#### Rendered images with source text:

-- Opening Marker --

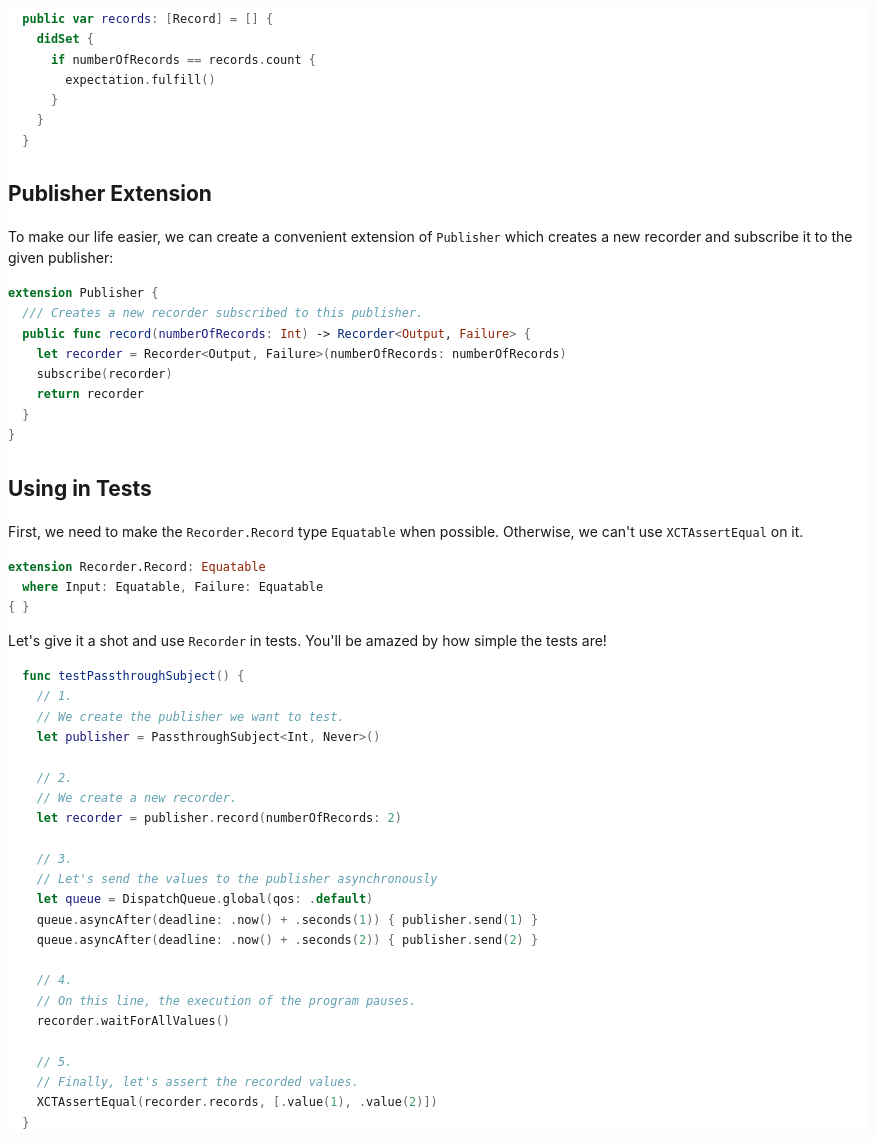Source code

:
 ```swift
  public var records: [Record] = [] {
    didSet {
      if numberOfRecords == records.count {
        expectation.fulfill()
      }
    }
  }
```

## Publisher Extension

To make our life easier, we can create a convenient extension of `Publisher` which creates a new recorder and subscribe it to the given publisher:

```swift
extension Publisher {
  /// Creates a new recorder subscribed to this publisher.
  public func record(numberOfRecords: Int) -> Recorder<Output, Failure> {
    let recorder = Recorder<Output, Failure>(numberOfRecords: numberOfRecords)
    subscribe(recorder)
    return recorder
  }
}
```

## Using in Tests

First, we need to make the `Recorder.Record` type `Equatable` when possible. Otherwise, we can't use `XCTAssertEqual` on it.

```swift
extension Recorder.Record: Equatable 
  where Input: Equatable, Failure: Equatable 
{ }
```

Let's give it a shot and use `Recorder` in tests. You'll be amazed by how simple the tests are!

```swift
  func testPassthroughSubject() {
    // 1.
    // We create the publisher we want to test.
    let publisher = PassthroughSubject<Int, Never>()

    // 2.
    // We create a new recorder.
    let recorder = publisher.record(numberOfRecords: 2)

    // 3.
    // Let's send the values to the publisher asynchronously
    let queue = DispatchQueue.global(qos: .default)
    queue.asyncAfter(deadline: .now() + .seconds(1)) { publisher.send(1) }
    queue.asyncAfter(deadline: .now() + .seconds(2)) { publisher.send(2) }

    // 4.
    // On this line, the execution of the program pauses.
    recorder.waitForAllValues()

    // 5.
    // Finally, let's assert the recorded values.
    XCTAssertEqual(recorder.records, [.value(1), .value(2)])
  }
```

-- Closing Marker --
-- Opening Marker --

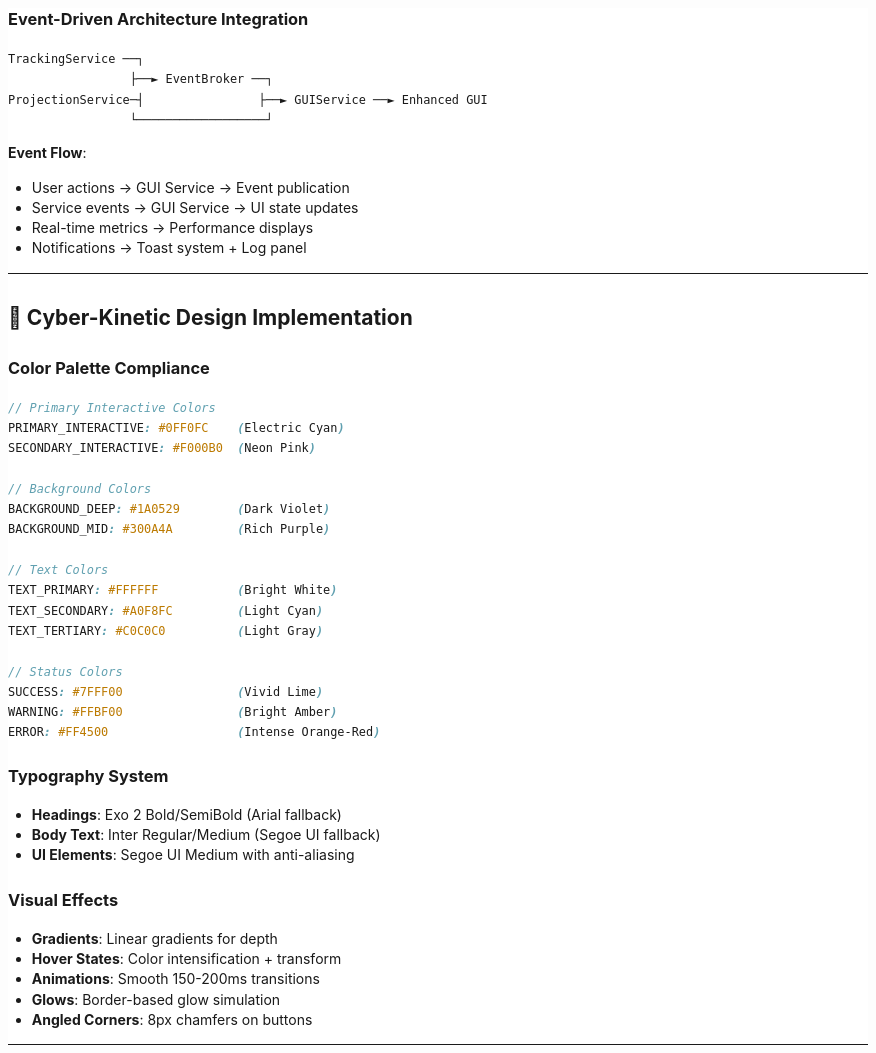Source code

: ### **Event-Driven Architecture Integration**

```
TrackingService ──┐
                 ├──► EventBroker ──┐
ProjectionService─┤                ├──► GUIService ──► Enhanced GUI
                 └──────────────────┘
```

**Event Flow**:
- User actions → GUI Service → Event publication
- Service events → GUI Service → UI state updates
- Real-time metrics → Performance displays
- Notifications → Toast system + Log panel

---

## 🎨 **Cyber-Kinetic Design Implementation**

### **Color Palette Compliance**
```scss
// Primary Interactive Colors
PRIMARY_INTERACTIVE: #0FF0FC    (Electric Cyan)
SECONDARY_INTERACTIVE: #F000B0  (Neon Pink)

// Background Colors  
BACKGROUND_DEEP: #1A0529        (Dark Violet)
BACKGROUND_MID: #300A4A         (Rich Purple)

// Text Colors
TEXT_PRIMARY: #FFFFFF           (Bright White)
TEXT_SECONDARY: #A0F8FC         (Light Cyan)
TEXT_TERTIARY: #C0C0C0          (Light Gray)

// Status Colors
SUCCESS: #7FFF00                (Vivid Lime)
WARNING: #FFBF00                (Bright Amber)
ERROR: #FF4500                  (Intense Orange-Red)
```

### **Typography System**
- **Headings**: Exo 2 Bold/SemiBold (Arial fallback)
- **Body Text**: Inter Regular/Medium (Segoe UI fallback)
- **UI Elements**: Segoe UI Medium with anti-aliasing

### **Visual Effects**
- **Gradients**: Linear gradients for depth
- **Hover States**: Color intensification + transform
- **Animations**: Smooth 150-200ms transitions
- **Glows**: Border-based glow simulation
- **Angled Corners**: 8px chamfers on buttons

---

-- Closing Marker --

#### REQUIREMENT:
Go through the data above and count the lines that hold "deadline". Respond with the number and no other words.

#### YOUR SOLUTION:
2